**Exercise prompt:**
What is needed is an exact copy of every entry, without the pictures.

**Photos with calibration data:**

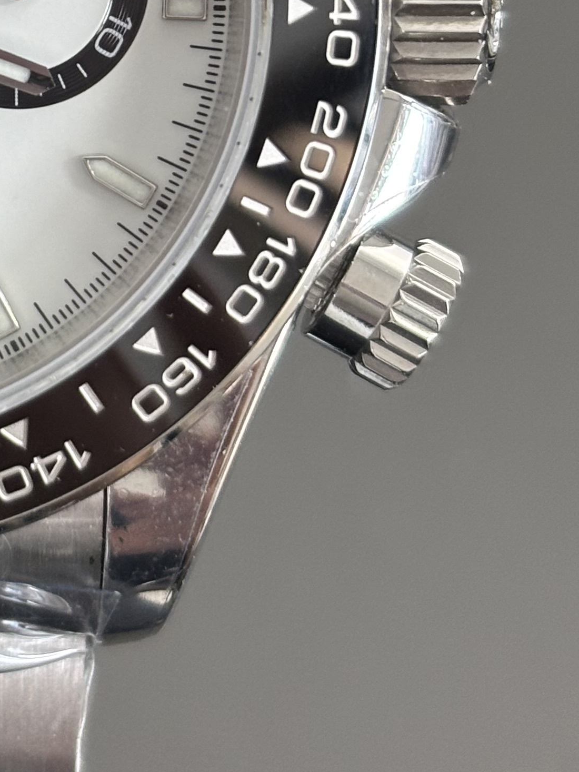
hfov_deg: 10.2
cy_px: 78
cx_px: -167
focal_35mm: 143
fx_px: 3188
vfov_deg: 13.7
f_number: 1.6
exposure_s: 1/50
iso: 40
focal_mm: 5.96
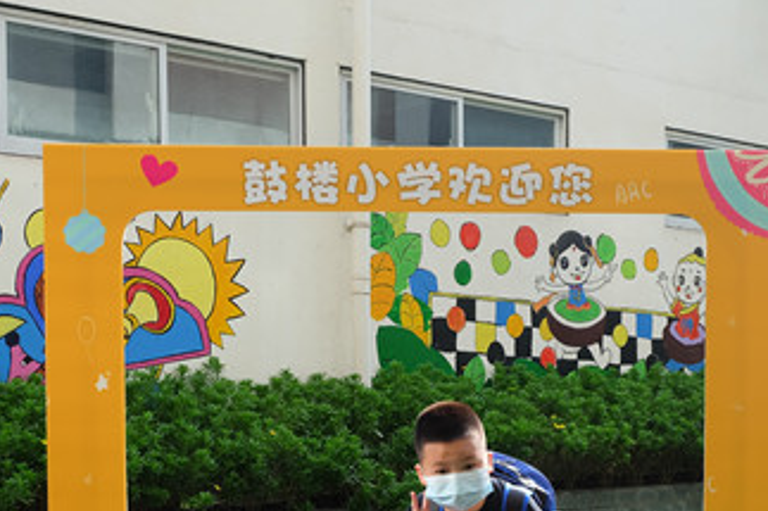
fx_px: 1386
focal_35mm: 65
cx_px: 459
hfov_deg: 30.9
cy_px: 454
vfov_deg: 20.5
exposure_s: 1/140
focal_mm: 23.2
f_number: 5.6
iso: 200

**Solution for this problem:**
hfov_deg: 10.2
cy_px: 78
cx_px: -167
focal_35mm: 143
fx_px: 3188
vfov_deg: 13.7
f_number: 1.6
exposure_s: 1/50
iso: 40
focal_mm: 5.96
fx_px: 1386
focal_35mm: 65
cx_px: 459
hfov_deg: 30.9
cy_px: 454
vfov_deg: 20.5
exposure_s: 1/140
focal_mm: 23.2
f_number: 5.6
iso: 200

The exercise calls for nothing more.